Fiction

The Odd Couple: Stewart O’Nan and Lauren Oliver

Leslie Fannon

Staff Writer

Leslie Fannon is a blogger, crocheter, graduate student and, most recently, an assistant at a publishing company. She writes about poetry, graphic novels, and Spanish literature at Regular Rumination. Follow her on Twitter: @lulu_bella

On the surface, The Odds and Delirium don’t have much in common. Delirium is a popular YA dystopian novel. The Odds is a new novella from Stewart O’Nan, one of contemporary adult fiction’s most prolific writers. Delirium is about the power of love in a world where love is considered a disease. The Odds is about the end of a marriage in a place where many marriages begin, Niagara Falls. Even their titles evoke opposites, with The Odds reminding us of carefully analyzed statistics and Delirium of complete abandon and passion.

It was a happy accident that I read these two books one right after another, because they speak to each other in unexpected ways. The whole conceit of Delirium is to amplify the, well, delirium of first love by forcing it into a world where it is outlawed and supposedly eradicated. The vacant-eyed elders in this futuristic Portland, Maine tell Lena that her life will be better, happier, once she’s had the “cure” for the disease, because she will not fall victim to its horrifying symptoms.
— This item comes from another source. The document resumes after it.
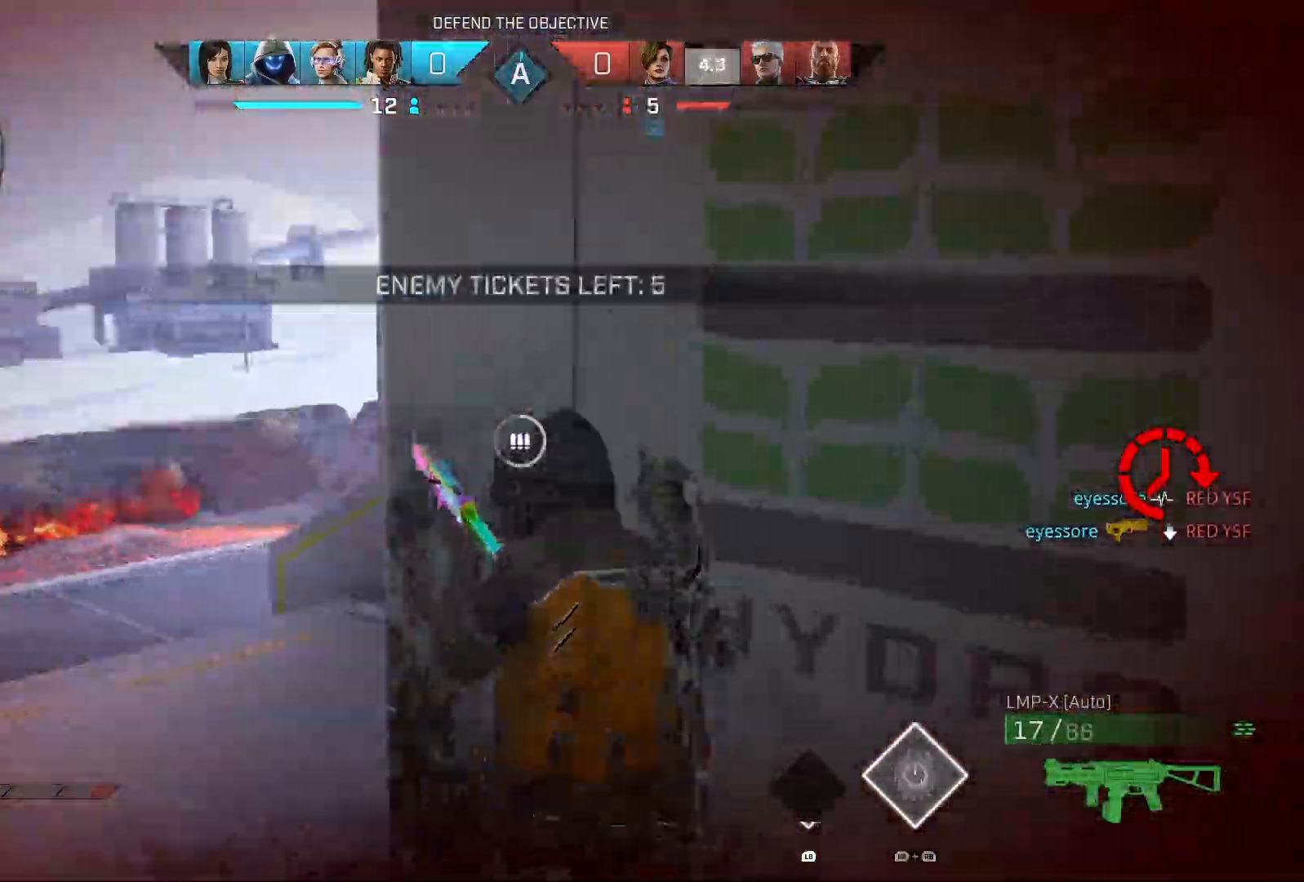
{"buttons": ["L2", "R2"], "left_stick": "down-right", "right_stick": "center", "events": [[33, "CROSS", "up"], [67, "R1", "down"], [183, "R1", "up"], [217, "L2", "down"], [217, "R2", "down"], [317, "right_stick", "left"], [400, "left_stick", "down-left"], [450, "left_stick", "down-right"], [467, "right_stick", "center"]]}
The solution to a placated society is one in which love cannot impair your judgement. I’m sure you can see where this is going, because Lena does fall in love. She falls so hard and so completely that she questions her society and wants to escape to The Wilds, the land just beyond the city boundaries, a place where it is illegal to go, a place where she can love freely.

The Odds is cleverly subtitled A Love Story, but it is a love story in the sense that it is a story about a love, a marriage, a relationship. Like Lena’s love-suppressing government, the dissolution of Art and Marion’s marriage is exaggerated by the setting of the novel: Niagara Falls on Valentine’s Day. In an effort to rekindle their romance (and participate in some hopeful gambling), Art pays for a second honeymoon with nearly maxed-out credit cards. When they get home they will declare bankruptcy, but for now Art will try to save his marriage and his home, while Marion just wants to survive the weekend. The pain and frustration of their looming divorce is palpable, but even more so when they are forced into the ridiculous, manufactured world of Niagara Falls. As they tour the falls and learn about people going over in barrels you are reminded of the rushing inevitability of it all, at least from their perspective. They’ve had their affairs, neglected one another, fallen further and further into debt. They are all at once responsible and innocent for the end of their love story.

We want nothing more than to root for Lena. The lines are drawn and they are clear: Lena is right, her love is right, society is bad. Things are a little bit more blurry in The Odds. Sometimes you want Art and Marion to succeed as a couple, other times you are suffocated by their inability to understand one another.

Reading these two books side by side reminded me why I am an eclectic reader: to experience the passion and anxiety of first love and adolescence and the sense of loss and frustration of a marriage turned sour, all in the same day.